I still remember christmas 1984 when a friend of mine invited me to play this game he just got for christmas, and I killed my first Rust-monster. Back then, the illustrations inside the book and on the cover, was the only visual reprecentation of the world and the stories that emerged from our minds...and they were magical. I decided that, when I got grown up I would do illustrations like these. I would be Larry Elmore, Keith Parkinson and jeff Easly.
Well I guess I just grew up right now then.
This cover was quite a challenge. it is one thing to make a monster look cool, but it is a great deal more difficult when the anatomy is weird like with the Demogorgon.

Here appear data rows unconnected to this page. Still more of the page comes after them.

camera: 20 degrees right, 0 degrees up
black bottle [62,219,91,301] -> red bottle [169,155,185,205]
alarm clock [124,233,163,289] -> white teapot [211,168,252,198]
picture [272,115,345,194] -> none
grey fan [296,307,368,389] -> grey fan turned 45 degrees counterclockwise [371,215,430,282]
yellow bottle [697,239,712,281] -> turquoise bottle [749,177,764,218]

He has 2 baboon-heads, feet and legs of a lizard and split tentacles from the elbow and down. And a reptile tail.
When doing the thumb I constantly entangled the tentacles. There is a lot going on there. So I focused on getting the shapes of the arms look tight and interesting and the rest followed from there. In the thumb I submitted I did not even concentrate on the background or much else but the figure. As long as I had that in place the rest would just have to not cover him up to much or even draw much attention.

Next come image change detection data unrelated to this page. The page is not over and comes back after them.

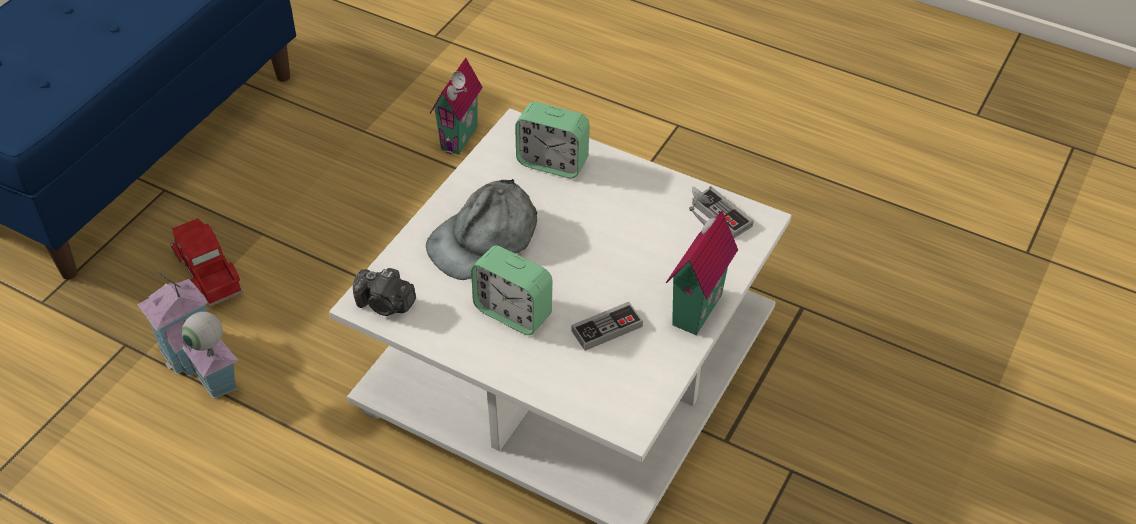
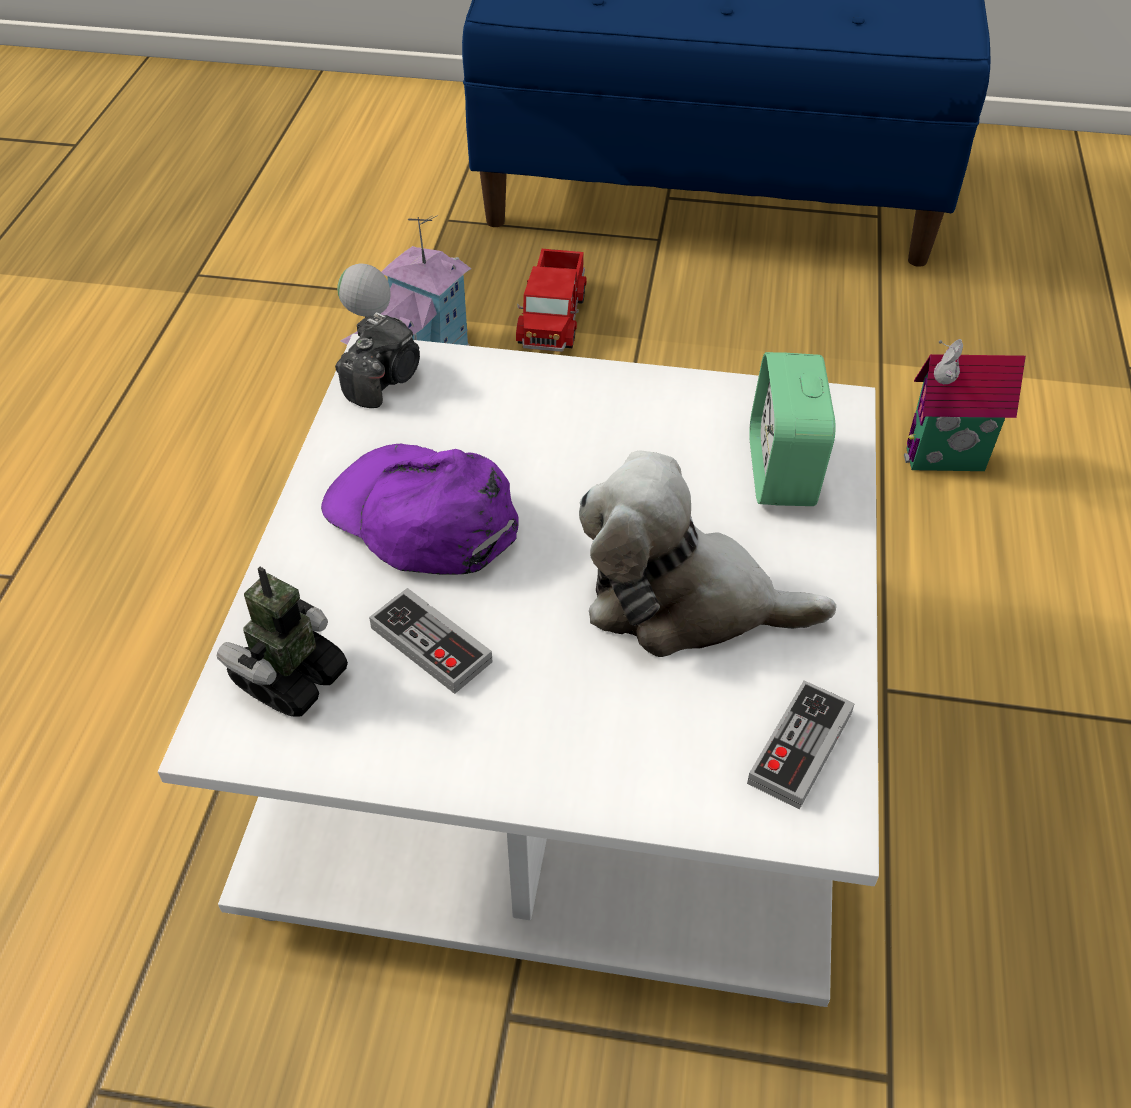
camera: 70 degrees right, 0 degrees up
toy truck [170,218,243,307] -> toy truck turned 150 degrees clockwise [516,249,587,352]
camera [353,268,416,316] -> camera turned 150 degrees counterclockwise [335,312,420,408]
grey cap [426,179,537,280] -> none
alarm clock [471,245,552,335] -> purple cap [321,444,519,575]
toy house [666,186,738,335] -> none
none -> toy robot [217,567,348,717]
none -> plush toy [579,450,836,657]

I got one correction...one that I had not seen coming. The art-director was afraid that it looked like one of the tentacles was caressing his crouch! Jesus! I am from Denmark, Land of Naughty; I should have seen that. I shifted the arms a little and we where back on track.
Then I roughly transfered the thumb to the board. I do this by increasing the size of the thumb from 5 cm to 50cm on a copy-machine. Then smear the back of the copy with grafhite and transfer it by drawing on top of the line on the side that has the lines. Then I draw the final version directly on the board. This way I still keep the drawing proces fresh and spontainously, instead of transfering a neat and fully detailed drawing. I find that it looses a lot of life if I transfer to much. I ink the the whole thing with a pen and add greytones in acrylic. this here version is the final pencil sketch.
After the greytones I take another copy and do a color rough. This is very important to me. The color rough does 2 things. It lets me be bold and testy. When I am satisfied with a color rough I cheat myself not to be nervous when laying colors on the final painting. I have the color rough to prove that everything works. The second thing is that when doing the color rough I already mixed the colors that I am going to use.
The final painting is 50x40 cm on watercolor board. The orange from the color rough has been toned down a little in Photoshop. I kind of like the rough, and wished I had followed it more accurate.